[Consigne]
Dans l'extrait sur la laïcité positive, relevez toutes les hypothèses qu'énumère la question commençant par « S'agit-il pour Nicolas Sarkozy ».

[Extrait source]
++++++++++++++++++++

Comment faut-il comprendre le concept de «laïcité positive» promue par Nicolas Sarkozy?
Elle s'oppose à une laïcité qu'il perçoit comme «fermée» et anticléricale. Pour lui, la laïcité ne doit pas être l'abstention à l'égard des religions mais une ouverture à l'égard des spiritualités. C'est une conception plus américaine que française puisqu'aux Etats-Unis, l'Etat fédéral entretient des relations avec toutes les religions. S'agit-il pour Nicolas Sarkozy de foi, de convictions à affirmer, de réformer, de mœurs à changer ou d'une vie privée à se faire pardonner? On peut hésiter.
Concrètement, que veut-il faire?
Alors qu'il était ministre de l'Intérieur, il s'était prononcé en faveur d'une réforme de la loi de 1905 sur la séparation de l'Eglise et de l'Etat. Il a une nommé une commission, appelée Machelon, qui devait lui formuler des propositions en ce sens. Mais devenu président de la République, en homme politique habile et expérimenté, il fait preuve d'une plus grande prudence car il sait que sur le terrain du religieux, il y a plus de sensibilités à heurter que d'électeurs à gagner. Rouvrir le débat de la laïcité risque d'aboutir à une radicalisation des milieux laïques qui profiterait pleinement à l'opposition socialiste.

++++++++++++++++++++

[Lignes]

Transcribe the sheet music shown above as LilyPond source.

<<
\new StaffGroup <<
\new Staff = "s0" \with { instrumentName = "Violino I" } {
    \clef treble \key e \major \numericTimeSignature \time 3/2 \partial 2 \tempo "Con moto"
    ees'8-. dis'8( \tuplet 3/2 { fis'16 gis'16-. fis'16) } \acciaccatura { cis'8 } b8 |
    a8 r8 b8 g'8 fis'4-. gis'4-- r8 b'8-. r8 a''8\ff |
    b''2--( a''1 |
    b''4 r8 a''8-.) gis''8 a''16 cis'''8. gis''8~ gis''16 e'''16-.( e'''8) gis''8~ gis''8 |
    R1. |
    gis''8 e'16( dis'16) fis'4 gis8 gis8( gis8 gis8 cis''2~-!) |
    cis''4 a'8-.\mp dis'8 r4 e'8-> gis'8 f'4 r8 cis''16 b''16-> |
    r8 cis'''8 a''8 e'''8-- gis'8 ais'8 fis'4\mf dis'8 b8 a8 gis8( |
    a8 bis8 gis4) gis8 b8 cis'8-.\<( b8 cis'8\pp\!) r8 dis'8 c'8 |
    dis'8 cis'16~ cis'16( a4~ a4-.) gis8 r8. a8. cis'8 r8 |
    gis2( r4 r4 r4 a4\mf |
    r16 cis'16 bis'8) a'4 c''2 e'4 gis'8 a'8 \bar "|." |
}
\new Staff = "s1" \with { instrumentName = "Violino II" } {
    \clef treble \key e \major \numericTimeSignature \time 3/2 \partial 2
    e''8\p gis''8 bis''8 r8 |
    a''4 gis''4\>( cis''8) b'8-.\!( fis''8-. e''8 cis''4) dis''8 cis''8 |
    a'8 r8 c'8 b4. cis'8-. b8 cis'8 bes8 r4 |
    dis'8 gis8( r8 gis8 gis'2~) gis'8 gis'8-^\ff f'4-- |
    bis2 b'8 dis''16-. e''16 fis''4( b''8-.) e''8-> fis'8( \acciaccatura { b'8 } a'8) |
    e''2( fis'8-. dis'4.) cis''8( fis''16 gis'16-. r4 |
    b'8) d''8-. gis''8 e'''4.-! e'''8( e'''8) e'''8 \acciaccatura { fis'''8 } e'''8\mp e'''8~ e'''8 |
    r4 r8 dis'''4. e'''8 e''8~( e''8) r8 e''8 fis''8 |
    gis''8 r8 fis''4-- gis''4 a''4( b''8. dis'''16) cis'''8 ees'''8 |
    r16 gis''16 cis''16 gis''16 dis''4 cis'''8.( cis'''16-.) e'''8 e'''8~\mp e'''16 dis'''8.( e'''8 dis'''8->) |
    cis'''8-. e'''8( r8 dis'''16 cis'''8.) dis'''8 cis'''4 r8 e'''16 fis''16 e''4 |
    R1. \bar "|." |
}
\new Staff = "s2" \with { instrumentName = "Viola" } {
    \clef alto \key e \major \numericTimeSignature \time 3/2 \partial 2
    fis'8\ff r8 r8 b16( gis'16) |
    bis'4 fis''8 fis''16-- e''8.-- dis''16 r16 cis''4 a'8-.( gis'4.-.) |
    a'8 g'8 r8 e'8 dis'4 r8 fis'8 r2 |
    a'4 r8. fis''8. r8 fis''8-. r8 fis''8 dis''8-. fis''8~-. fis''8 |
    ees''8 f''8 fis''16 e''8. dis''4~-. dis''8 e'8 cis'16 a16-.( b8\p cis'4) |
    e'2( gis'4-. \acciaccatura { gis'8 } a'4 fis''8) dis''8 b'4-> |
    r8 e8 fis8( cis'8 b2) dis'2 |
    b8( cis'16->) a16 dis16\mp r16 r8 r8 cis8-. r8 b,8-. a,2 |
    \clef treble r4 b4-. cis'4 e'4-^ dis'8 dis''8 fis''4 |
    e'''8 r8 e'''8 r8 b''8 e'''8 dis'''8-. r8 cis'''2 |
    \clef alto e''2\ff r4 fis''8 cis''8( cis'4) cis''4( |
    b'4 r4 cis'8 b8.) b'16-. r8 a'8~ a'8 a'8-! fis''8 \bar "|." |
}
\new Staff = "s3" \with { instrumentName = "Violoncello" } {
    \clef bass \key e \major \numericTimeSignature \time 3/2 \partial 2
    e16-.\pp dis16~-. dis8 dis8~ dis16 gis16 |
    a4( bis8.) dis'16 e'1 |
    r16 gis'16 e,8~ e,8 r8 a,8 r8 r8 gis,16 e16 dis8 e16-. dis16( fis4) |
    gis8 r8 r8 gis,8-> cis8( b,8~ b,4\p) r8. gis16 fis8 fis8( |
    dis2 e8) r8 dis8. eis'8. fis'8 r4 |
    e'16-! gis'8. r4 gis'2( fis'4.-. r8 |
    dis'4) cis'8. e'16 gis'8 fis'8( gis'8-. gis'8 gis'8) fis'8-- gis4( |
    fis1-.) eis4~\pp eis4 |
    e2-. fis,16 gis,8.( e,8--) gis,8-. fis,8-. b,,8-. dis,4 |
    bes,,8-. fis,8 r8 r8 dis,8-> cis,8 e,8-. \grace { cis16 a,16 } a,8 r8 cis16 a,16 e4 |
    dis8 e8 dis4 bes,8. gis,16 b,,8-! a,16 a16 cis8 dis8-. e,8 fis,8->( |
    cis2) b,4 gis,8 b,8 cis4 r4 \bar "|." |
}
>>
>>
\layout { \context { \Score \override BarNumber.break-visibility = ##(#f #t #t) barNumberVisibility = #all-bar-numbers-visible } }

++++++++++++++++++++

[Réponse complète]
- de foi
- de convictions à affirmer
- de réformer
- de mœurs à changer
- d'une vie privée à se faire pardonner